Dall’altra la proposta del governatore Zaia di chiedere al Ministro della Salute l’attivazione di corsi rapidi di anestesia e rianimazione per medici di altre specialità.

Due proposte che stridono pesantemente con la normativa e, non suoni come un’offesa ai due recordman di preferenze, anche col buon senso.

Nel caso della proposta dell’eurodeputato, occorre subito chiarire che o si è specialisti in Anestesia e Rianimazione, avendo completato il proprio corso di studi nei cinque anni previsti, oppure si è medici chirurghi, ma ancora studenti dal punto di vista della scuola di specializzazione in Anestesia e Rianimazione. E non si potrebbe attribuire loro il ruolo di specialista, non ancora sancito dal conseguimento del relativo diploma, e meno ancora le responsabilità derivanti dall’operare in area critica ed emergenziale e nelle sale operatorie. Le norme lo vietano, ma l’inopportunità deriva anche dai rischi in ambito medico-legale ed assicurativo che ognuno dovrebbe essere in grado di ben comprendere.

Solo due anni fa la società scientifica SIAARTI, a fronte di un emendamento alla legge di bilancio di iniziativa governativa di riduzione da 5 a 3 anni della durata della Scuola di Specializzazione in Anestesia, Rianimazione, Terapia Intensiva e del Dolore, dichiarava la propria contrarietà. “La riduzione del periodo formativo, come ipotizzata da tale emendamento, permetterebbe forse solo un esercizio peraltro parziale della professione di anestesista, precludendo importanti sbocchi lavorativi che implicano piene competenze in tutti gli ambiti della nostra disciplina. Cambiare un ordinamento didattico richiede tempo nella predisposizione e nell’approvazione e non può essere improvvisato sulla scia dell’urgenza del momento”.

Parole chiare e non se ne fece nulla.

Ho invece qualche difficoltà a commentare la proposta del governatore Zaia di attivare corsi rapidi di anestesia e rianimazione per medici di altre discipline. Credo che le stesse Edizioni Bignami  avrebbero serie difficoltà già solo ad ipotizzare di riassumere in qualche libretto la complessità delle discipline di Anestesia e Rianimazione caratterizzate da grandi difficoltà teoriche e dalla necessità di una pratica quotidiana costante e da un perenne aggiornamento.
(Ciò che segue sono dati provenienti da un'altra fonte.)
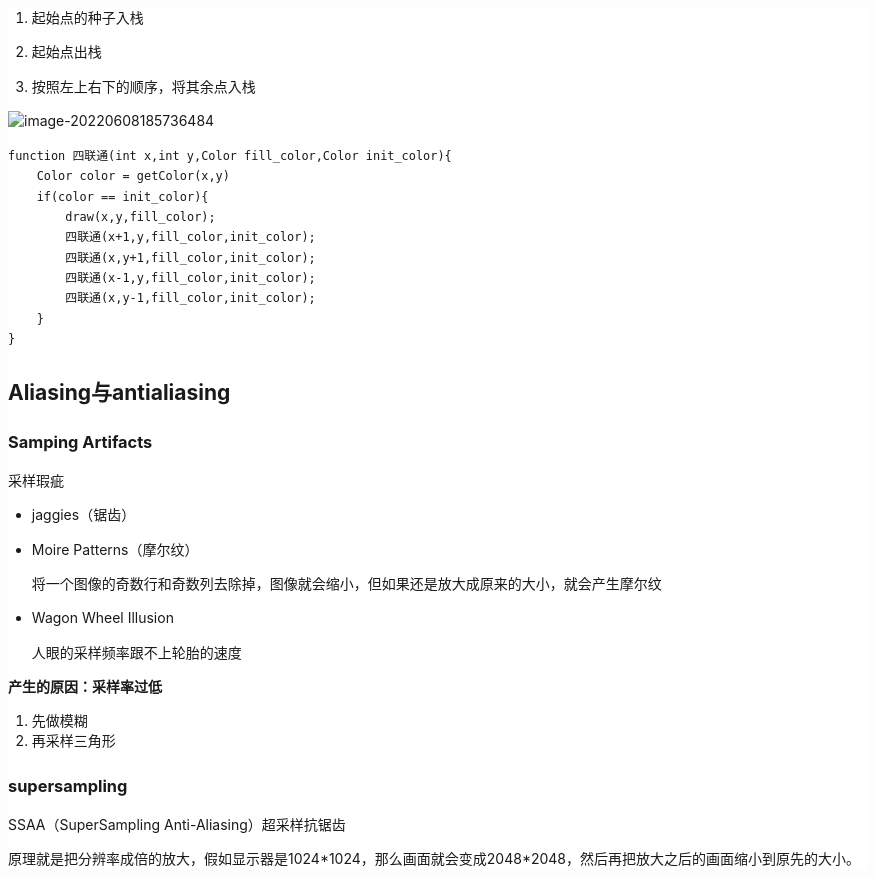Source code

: 1. 起始点的种子入栈

2. 起始点出栈

3. 按照左上右下的顺序，将其余点入栈

   

 

![image-20220608185736484](image-20220608185736484.png)



```pseudocode
function 四联通(int x,int y,Color fill_color,Color init_color){
	Color color = getColor(x,y)
	if(color == init_color){
		draw(x,y,fill_color);
		四联通(x+1,y,fill_color,init_color);
		四联通(x,y+1,fill_color,init_color);
		四联通(x-1,y,fill_color,init_color);
		四联通(x,y-1,fill_color,init_color);
	}
}
```



## Aliasing与antialiasing

### Samping Artifacts

采样瑕疵

- jaggies（锯齿）

- Moire Patterns（摩尔纹）

  将一个图像的奇数行和奇数列去除掉，图像就会缩小，但如果还是放大成原来的大小，就会产生摩尔纹

- Wagon Wheel Illusion

  人眼的采样频率跟不上轮胎的速度



**产生的原因：采样率过低**



1. 先做模糊
2. 再采样三角形





### supersampling

SSAA（SuperSampling Anti-Aliasing）超采样抗锯齿

原理就是把分辨率成倍的放大，假如显示器是1024*1024，那么画面就会变成2048\*2048，然后再把放大之后的画面缩小到原先的大小。
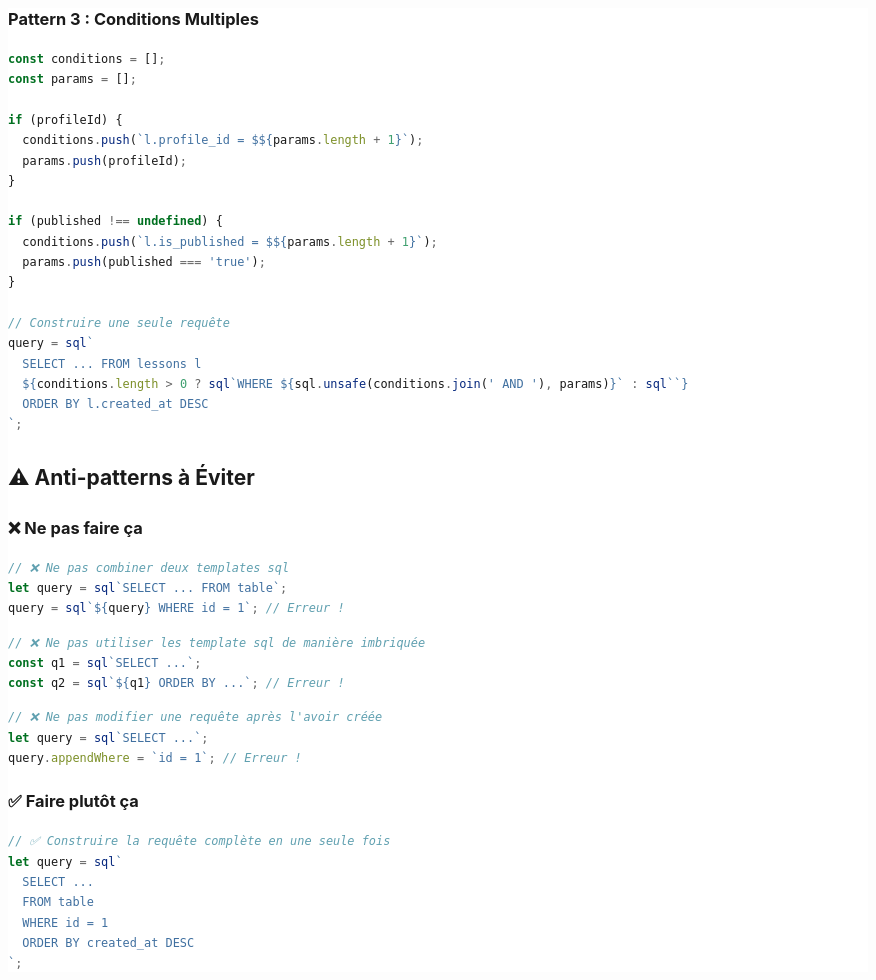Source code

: ### Pattern 3 : Conditions Multiples

```javascript
const conditions = [];
const params = [];

if (profileId) {
  conditions.push(`l.profile_id = $${params.length + 1}`);
  params.push(profileId);
}

if (published !== undefined) {
  conditions.push(`l.is_published = $${params.length + 1}`);
  params.push(published === 'true');
}

// Construire une seule requête
query = sql`
  SELECT ... FROM lessons l
  ${conditions.length > 0 ? sql`WHERE ${sql.unsafe(conditions.join(' AND '), params)}` : sql``}
  ORDER BY l.created_at DESC
`;
```

## ⚠️ Anti-patterns à Éviter

### ❌ Ne pas faire ça

```javascript
// ❌ Ne pas combiner deux templates sql
let query = sql`SELECT ... FROM table`;
query = sql`${query} WHERE id = 1`; // Erreur !
```

```javascript
// ❌ Ne pas utiliser les template sql de manière imbriquée
const q1 = sql`SELECT ...`;
const q2 = sql`${q1} ORDER BY ...`; // Erreur !
```

```javascript
// ❌ Ne pas modifier une requête après l'avoir créée
let query = sql`SELECT ...`;
query.appendWhere = `id = 1`; // Erreur !
```

### ✅ Faire plutôt ça

```javascript
// ✅ Construire la requête complète en une seule fois
let query = sql`
  SELECT ...
  FROM table
  WHERE id = 1
  ORDER BY created_at DESC
`;
```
Viene da pensare che se la situazione dovesse aggravarsi, speriamo di no, e venissero a mancare i medici, qualcuno potrebbe arrischiarsi anche a proporre la riduzione a sei mesi del corso di laurea in medicina e chirurgia a fronte dei regolari sei anni. Ovviamente in quel caso andrebbero previsti riconoscimenti e sanatorie d’ufficio per i guaritori con le mani e gli esperti di medicina miracolistica.

Non azzardo neanche ad ipotizzare cosa potrebbe saltare fuori nel caso di carenza di andrologi e ginecologi e quali esperti ed esperte in materia potrebbero essere arruolati per il fronte della sanità.